Wow, smartest advice of the day! Yes, a lot of our data in that column
has dots and numbers (800,000 compared to 6 million), so I wanted to
get only to the stuff that was pure alphabets, but just didn't think
of how.

[Slithers away to get dunce cap].

Thanks much!

hubert depesz lubaczewski

depesz@depesz.com

over 18 years ago

In reply to: Phoenix Kiula (#6)

Re: Some frustrations with admin tasks on PGSQL database

On Fri, Aug 17, 2007 at 10:22:55PM +0800, Phoenix Kiula wrote:

Wow, smartest advice of the day! Yes, a lot of our data in that column
has dots and numbers (800,000 compared to 6 million), so I wanted to
get only to the stuff that was pure alphabets, but just didn't think
of how.

what i really meant was: check how many record will actually be modified
- i.e. contain upper-case letters.

the fact that some records contain only dots and digits is nice, but i
suspect that you also have a lot of record with only lower-case letters
in the field. or am i wrong?

depesz

--
quicksil1er: "postgres is excellent, but like any DB it requires a
highly paid DBA. here's my CV!" :)
http://www.depesz.com/ - blog dla ciebie (i moje CV)

Phoenix Kiula

phoenix.kiula@gmail.com

over 18 years ago

In reply to: hubert depesz lubaczewski (#7)
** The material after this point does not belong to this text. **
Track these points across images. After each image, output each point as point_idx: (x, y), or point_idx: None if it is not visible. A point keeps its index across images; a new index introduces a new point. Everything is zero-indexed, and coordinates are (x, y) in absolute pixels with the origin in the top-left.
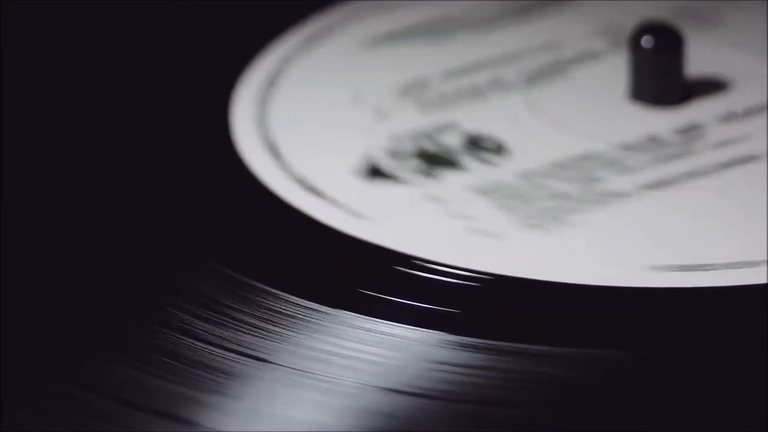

Re: Some frustrations with admin tasks on PGSQL database

On 17/08/07, hubert depesz lubaczewski <depesz@depesz.com> wrote:

On Fri, Aug 17, 2007 at 10:22:55PM +0800, Phoenix Kiula wrote:

Wow, smartest advice of the day! Yes, a lot of our data in that column
has dots and numbers (800,000 compared to 6 million), so I wanted to
get only to the stuff that was pure alphabets, but just didn't think
of how.

what i really meant was: check how many record will actually be modified
- i.e. contain upper-case letters.

the fact that some records contain only dots and digits is nice, but i
suspect that you also have a lot of record with only lower-case letters
in the field. or am i wrong?

You guessed it right. The query makes perfect sense. Only update those
records that have uppercase, and therefore require updating! Many
thanks.